16. Муссолини и его защитники
Состарившийся, отяжелевший дуче, услышав шаги своей любимой, снял очки, и в его ввалившихся от бессонницы глазах заблестели скупые слезы, капнутые перед съемкой из пипетки гримера. В объятия этого покинутого почти всеми, одинокого несчастного человека отрепетированно бросилась не предавшая своего возлюбленного даже в момент крушения его великих идей Кларетга Петаччи с такими же пипеточными слезами…
— Какой позор, — вырвалось у знаменитого итальянского режиссера, и все члены жюри Венецианского кинофестиваля 1984 года наполнили возмущенными возгласами маленький просмотровый зал. — Неофашистская парфюмерия… Манипуляция историей… Плевок в лицо фестивалю…
Яростно рыча и размахивая трубкой, из которой, как из маленького вулкана, летел пепел, западногерманский писатель Гюнтер Грасс по-буйволиному пригнул голову с прыгающими на носу очками и усами, шевелящимися от гнева:
— Резолюцион! Снять фильм с показа на фестивале. Если бы это был немецкий профашистский фильм о Гитлере, я поступил бы точно так же.
Похожий на седоголового пиренейского орла, который столько лет, вцепившись кривыми когтями в мексиканские кактусы, горько глядел через океан на отобранную у него Испанию, Рафаэль Альберти сказал:
— Это не просто пахнет фашизмом. Это воняет им.
— Мое обоняние солидаризируется, — с мягкой твердостью сказал напоминающий провинциального учителя шведский актер.
— Шокинг, — с негодованием добропорядочной домохозяйки встряхнула кудельками американская сексуальная писательница Эрика Ионг.
— Это не просто дерьмо… Это опасное дерьмо, потому что его будут есть и плакать, — сказал я.
Глаза представителя администрации засуетились, задребезжали, как две тревожные черные кнопки дверных звонков. Одна половина лица поехала куда-то вправо, другая — влево. Нос перемещался справа налево и наоборот.
— Моментито! Разделяю ваши чувства полностью, синьоры… Это плохой фильм… Это очень плохой фильм… Это хуже, чем плохой фильм… Это позор Италии… Но администрация в сложном положении. В первый раз у нас такое, может быть, самое прогрессивное в мире жюри. Но простите мне горькую шутку, синьоры, — прогресса можно добиваться только с помощью реакции. Нас немедленно обвинят в левом экстремизме, в «руке Москвы» — да, да, не улыбайтесь, синьор Евтушенко! На следующий год нашу левую администрацию разгонят, и в чьих руках окажется фестиваль? В руках таких людей, которые делали «Кларетгу».

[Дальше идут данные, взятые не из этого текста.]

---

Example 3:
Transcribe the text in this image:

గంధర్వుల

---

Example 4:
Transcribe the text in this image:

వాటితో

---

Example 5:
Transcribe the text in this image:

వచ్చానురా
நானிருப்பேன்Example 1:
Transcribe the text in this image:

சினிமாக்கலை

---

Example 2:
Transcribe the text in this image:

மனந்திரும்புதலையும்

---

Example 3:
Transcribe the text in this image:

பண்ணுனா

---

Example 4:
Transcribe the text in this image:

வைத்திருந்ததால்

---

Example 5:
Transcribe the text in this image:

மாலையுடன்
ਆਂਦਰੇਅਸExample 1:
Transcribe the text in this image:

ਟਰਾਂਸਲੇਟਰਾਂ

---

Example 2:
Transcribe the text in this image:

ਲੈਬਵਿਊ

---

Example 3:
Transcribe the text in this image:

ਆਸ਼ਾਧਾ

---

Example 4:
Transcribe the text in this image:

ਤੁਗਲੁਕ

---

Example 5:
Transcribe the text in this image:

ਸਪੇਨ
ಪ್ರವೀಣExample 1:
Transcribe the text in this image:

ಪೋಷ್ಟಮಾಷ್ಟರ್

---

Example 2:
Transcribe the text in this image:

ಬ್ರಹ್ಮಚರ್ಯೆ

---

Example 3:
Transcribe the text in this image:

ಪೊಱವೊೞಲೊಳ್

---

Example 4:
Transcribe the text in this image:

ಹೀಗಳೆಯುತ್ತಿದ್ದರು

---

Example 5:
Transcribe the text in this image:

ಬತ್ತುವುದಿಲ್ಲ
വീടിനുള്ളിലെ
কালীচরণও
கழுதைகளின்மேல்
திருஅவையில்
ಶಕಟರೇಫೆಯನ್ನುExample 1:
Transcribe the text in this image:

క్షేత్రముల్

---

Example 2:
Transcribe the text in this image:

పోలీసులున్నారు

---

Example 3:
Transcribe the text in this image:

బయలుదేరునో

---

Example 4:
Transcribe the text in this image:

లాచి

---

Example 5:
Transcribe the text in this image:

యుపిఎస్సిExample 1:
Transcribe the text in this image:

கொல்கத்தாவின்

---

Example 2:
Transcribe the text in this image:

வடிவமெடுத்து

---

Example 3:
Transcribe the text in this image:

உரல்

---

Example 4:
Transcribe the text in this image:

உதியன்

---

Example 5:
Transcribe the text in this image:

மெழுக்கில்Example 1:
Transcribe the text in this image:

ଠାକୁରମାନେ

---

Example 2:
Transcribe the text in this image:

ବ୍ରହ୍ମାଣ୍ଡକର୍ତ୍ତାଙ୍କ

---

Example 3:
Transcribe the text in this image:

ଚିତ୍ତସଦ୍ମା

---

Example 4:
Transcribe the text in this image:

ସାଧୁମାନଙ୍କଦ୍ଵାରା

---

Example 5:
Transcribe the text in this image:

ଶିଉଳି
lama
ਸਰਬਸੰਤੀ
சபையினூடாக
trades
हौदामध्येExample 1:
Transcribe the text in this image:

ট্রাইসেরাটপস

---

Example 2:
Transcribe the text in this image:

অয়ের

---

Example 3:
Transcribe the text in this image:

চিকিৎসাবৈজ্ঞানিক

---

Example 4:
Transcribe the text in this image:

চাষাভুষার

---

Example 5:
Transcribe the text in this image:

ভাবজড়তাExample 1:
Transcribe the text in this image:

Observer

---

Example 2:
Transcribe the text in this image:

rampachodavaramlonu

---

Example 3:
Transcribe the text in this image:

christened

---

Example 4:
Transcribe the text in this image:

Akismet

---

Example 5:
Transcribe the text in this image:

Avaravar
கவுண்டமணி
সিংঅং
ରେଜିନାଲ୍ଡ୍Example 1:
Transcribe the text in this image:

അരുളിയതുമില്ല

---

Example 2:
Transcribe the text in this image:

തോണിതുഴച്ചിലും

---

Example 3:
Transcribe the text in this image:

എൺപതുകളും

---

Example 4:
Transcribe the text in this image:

— Значит, нельзя голосовать против фашизма, потому что тем самым мы поможем фашизму? Знакомая теория, — наливаясь кровью, засопел Грасс с упорством буйвола, глядя поверх сползших на кончик носа очков.
— К сожалению, именно так, — всплеснул руками представитель администрации. — Да, да, синьоры, это стыдно, но так. — И он даже зарозовел от гражданского стыда, как вареный осьминог.
Знаменитый итальянский режиссер в неподкупном ореоле седых волос дискомфортно заерзал шеей, как при приступе остеохондроза.
— Если мы запретим этот фильм, то нас могут упрекнуть, что мы сами пользуемся фашистскими методами, — сказал он, опуская глаза.
— Хотя это не меняет моего мнения о фильме, я вообще против любой цензуры, — с достоинством поддержала его Эрика Йонг.
— Но это же не запрет проката фильма, а лишь снятие его с фестиваля, за который мы все отвечаем, — взорвался Грасс, роняя очки с носа в пепельницу.
— В самом слове «снять» есть нечто тоталитарное, — ласково сказал один из членов жюри, покрывая сложными геометрическими узорами лист бумаги. — В Италии не любят таких слов, как «запретить» или «снять».
— Фильм настолько бездарен, что он вызовет лишь антифашистскую реакцию зрителей, — добавил другой член жюри.
За снятие фильма с фестиваля голосовали только трое иностранцев, исключая Эрику Йонг.
Представитель администрации облегченно вздохнул, поняв, что его зарплата за прогрессивную деятельность спасена — по крайней мере до следующего фестиваля.